# New S&W. Need info please??



## hemmigremmie (Jan 23, 2008)

Hey All.
Traded my charter arms undercover .38 today for a smith n wesson .38. Trying to figure out what model number and what type of deal I got on this.

It says smith n wesson on one side and .38 S&W special ctg on the other. Its dbl action with wood grips and a 4 inch barrell. 4 inches from tip to cylinder.

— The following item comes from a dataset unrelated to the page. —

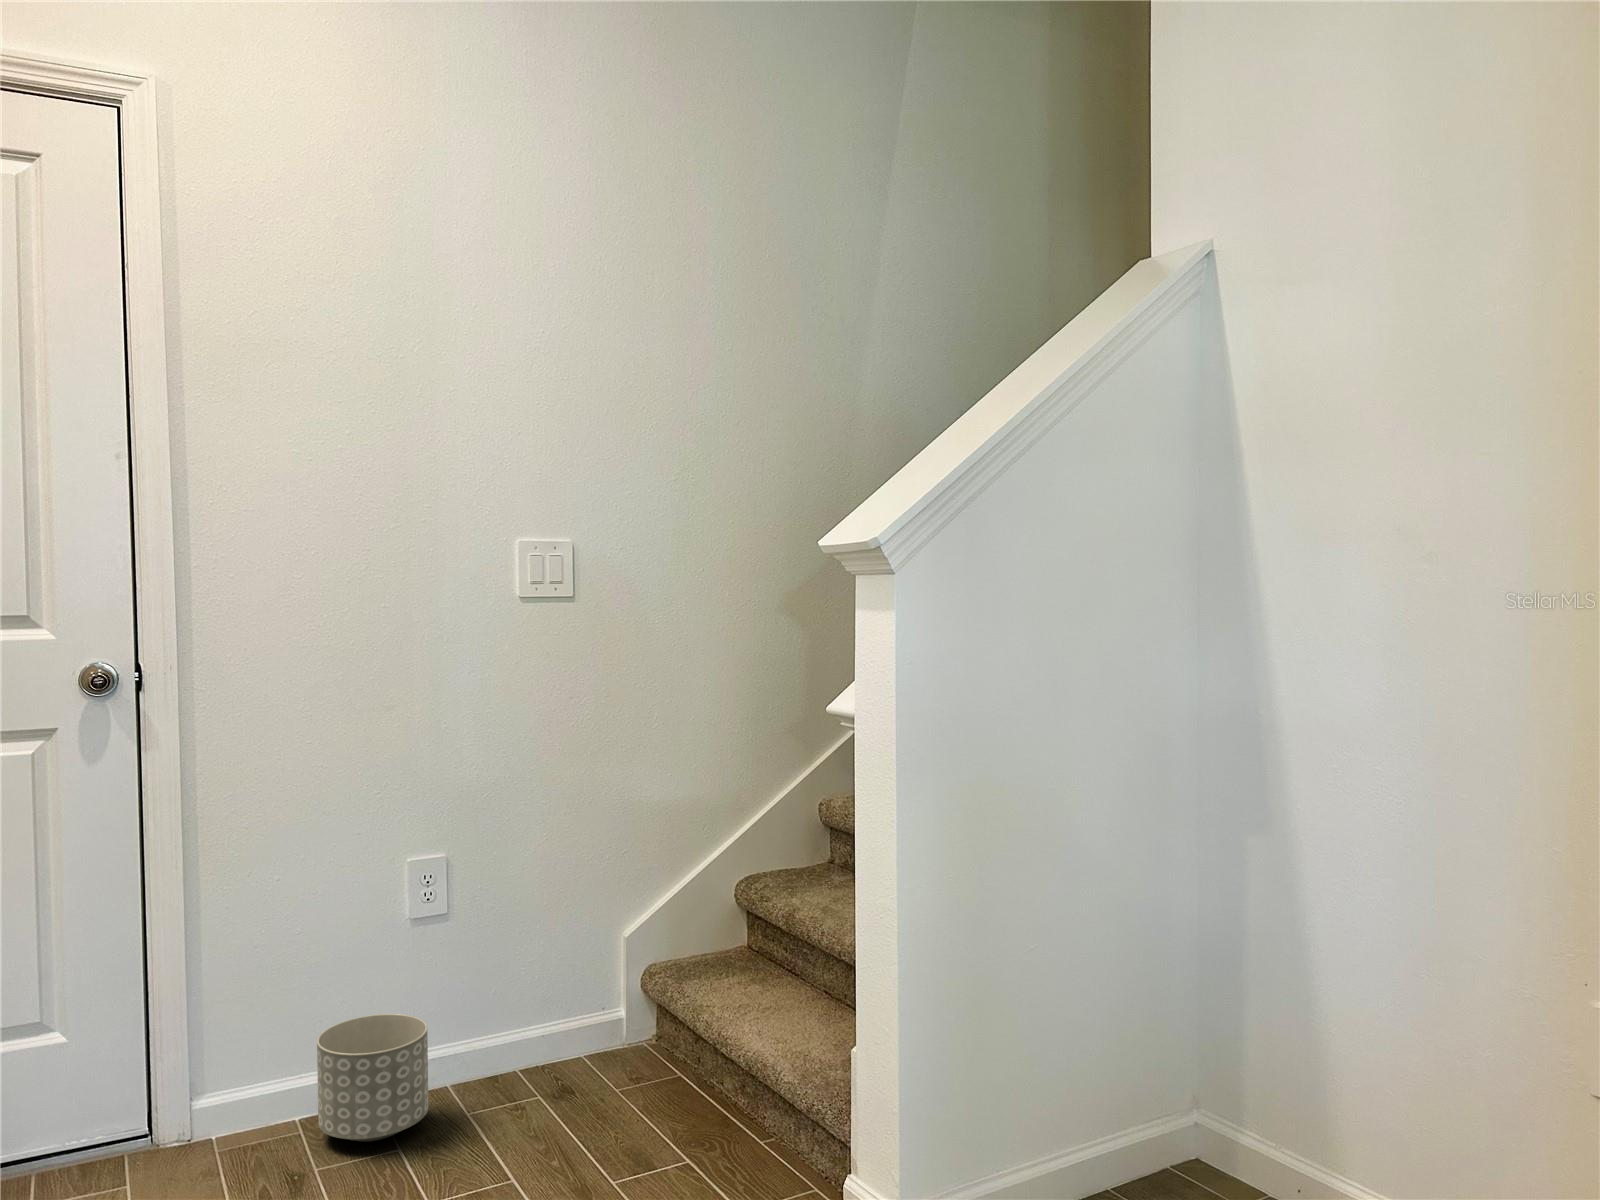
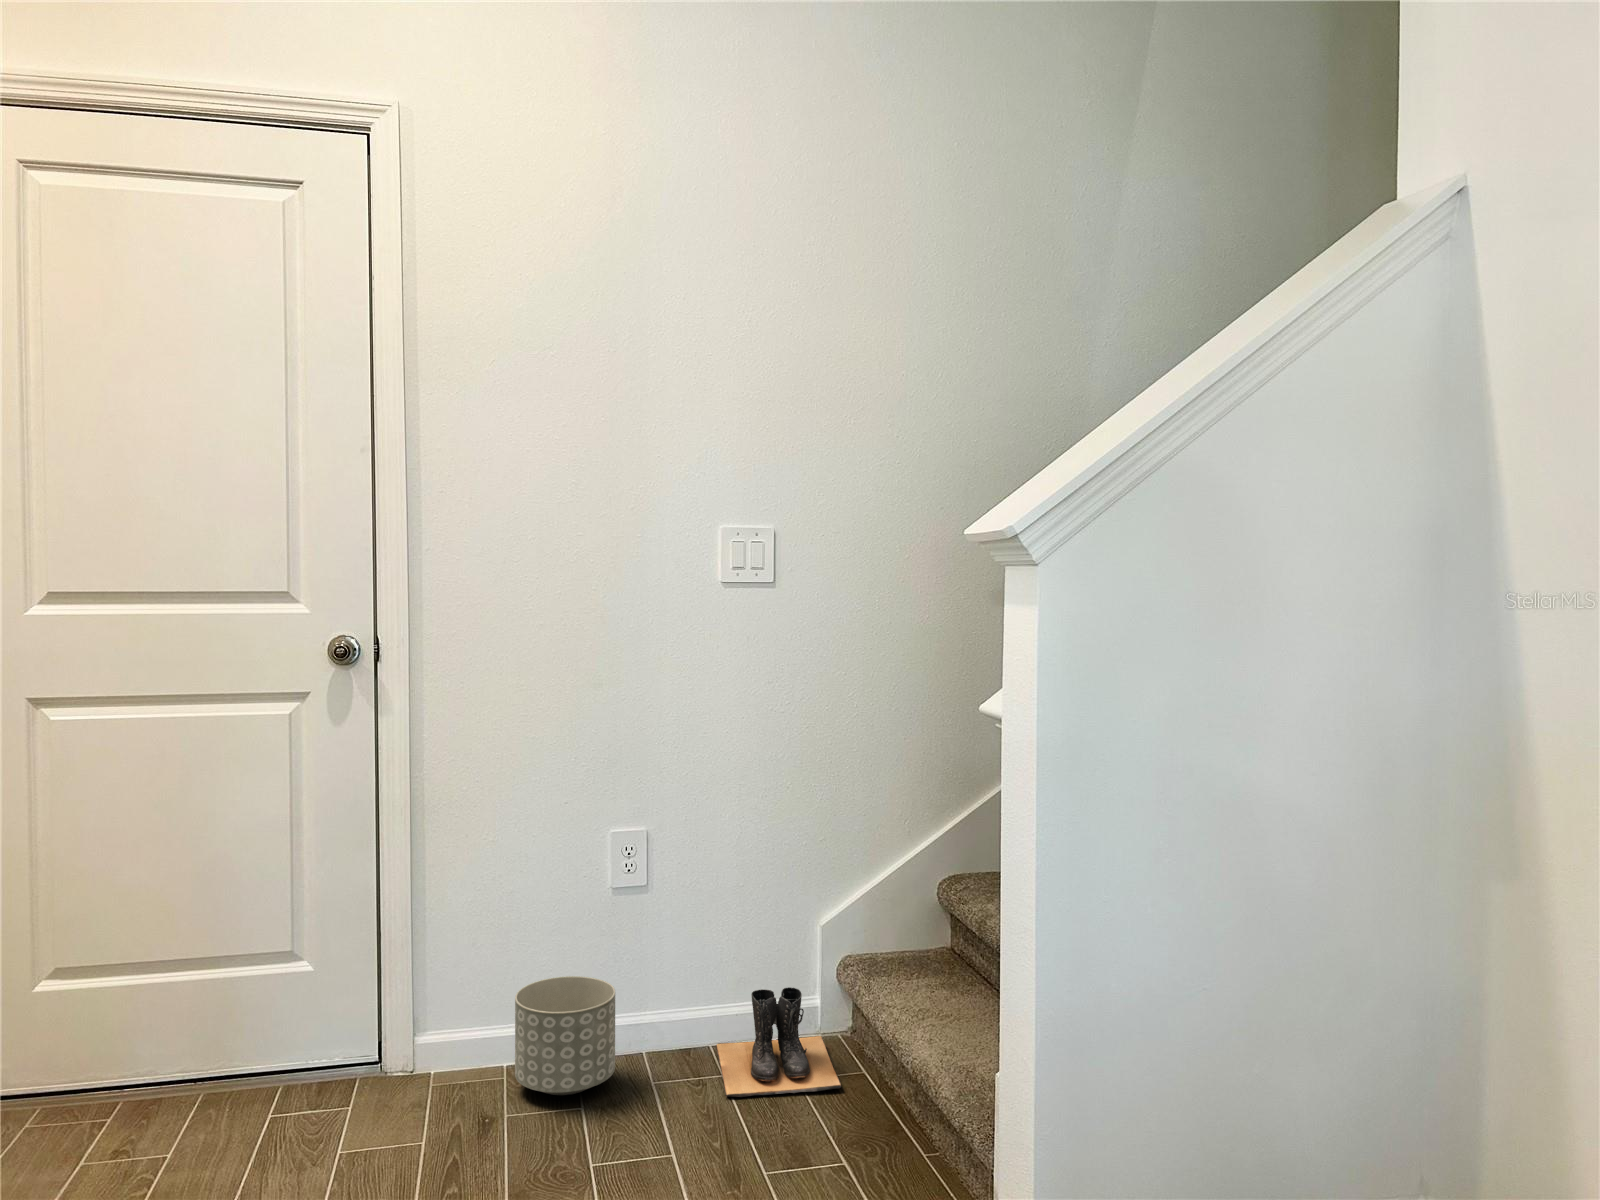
boots: none [524,1000,664,1117] -> present [716,987,841,1097]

Just wanting a little info. Tnx, HG


----------



## Sully2 (Mar 9, 2010)

If you open the cylinder and look at the frame itself.....where the ejector rod hides in the frame in front of the cylinder.....it will tell you the model number that you can lookup


----------



## bruce333 (Sep 1, 2006)




----------



## hemmigremmie (Jan 23, 2008)

Ok. Tnx guys. It says mod. 65-5 I found a 64 but no 64-5??? Any ideas? Tnx, HG


----------



## Sully2 (Mar 9, 2010)

Here's SOME info about them...http://lonelymachines.org/2010/04/01/sw-model-65/


----------



## hemmigremmie (Jan 23, 2008)

Any idea wat a very good condition one will sell for?


----------



## Vom Kriege (May 5, 2006)

A 64 will be .38sp. A 65 will be .357/.38. They are virtually the same gun and are the stainless versions of the models 10 and 13 respectively.


----------